- Provided text
────────────────────────────────────────

(in WR FranklinResearch)

Here are some ideas that I'm pursuing, or would pursue given time. Collaborators and advice are welcome. Good PhD topics are flagged. This page is under construction.

1.  Recent changes

27 June 2009
minor additions.

2.  Boundary conditions of this work

  1. Use linux when possible.
  2. Use the most powerful tools, such as C++, STL, Boost, Mathematica and Matlab.
  3. Document with tools like LaTeX, beamer1, and a group in my pmwiki wiki.
  4. Test everything on the largest, baddest, possible examples. If my algorithm can be broken, I want to know now, not later. Also, my algorithms might perhaps be more robust than others'.
  5. Present results as vividly as possible, with color animations, using the best tools, such as POVRAY, Mathematica, VTK, or VISIT. It's ok to use ten times the computing power to present the results as it took to compute them.

────────────────────────────────────────

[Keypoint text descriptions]

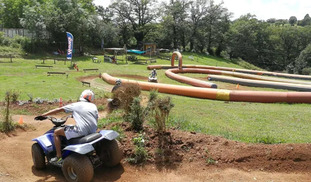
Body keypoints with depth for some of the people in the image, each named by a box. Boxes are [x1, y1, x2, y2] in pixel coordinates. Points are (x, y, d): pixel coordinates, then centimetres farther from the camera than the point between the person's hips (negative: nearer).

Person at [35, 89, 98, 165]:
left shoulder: (75, 105, 6)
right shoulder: (93, 106, 14)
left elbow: (58, 110, 8)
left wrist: (43, 115, 16)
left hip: (81, 131, -5)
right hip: (93, 132, 6)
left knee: (56, 132, 13)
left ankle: (59, 157, 13)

────────────────────────────────────────

- Work request 1
Answer these questions from the research ideas page, one line each.
(a) What date is given under recent changes?
(b) Which operating system should be used when possible?
(c) How much computing power is it acceptable to use for presenting results?
- Work request 2
Translate this sentence from the research ideas page into Spanish: "Collaborators and advice are welcome."
- Work request 3
Please give the research ideas page again between "(in WR FranklinResearch)" and "Mathematica and Matlab.", inclusive, substituting "Maple" for "Mathematica".
The records aren't needed for this work.

- Written reply 1
(a) 27 June 2009
(b) Linux
(c) Ten times the computing power it took to compute them

- Written reply 2
Los colaboradores y los consejos son bienvenidos.

- Written reply 3
(in WR FranklinResearch)

Here are some ideas that I'm pursuing, or would pursue given time. Collaborators and advice are welcome. Good PhD topics are flagged. This page is under construction.

1.  Recent changes

27 June 2009
minor additions.

2.  Boundary conditions of this work

  1. Use linux when possible.
  2. Use the most powerful tools, such as C++, STL, Boost, Maple and Matlab.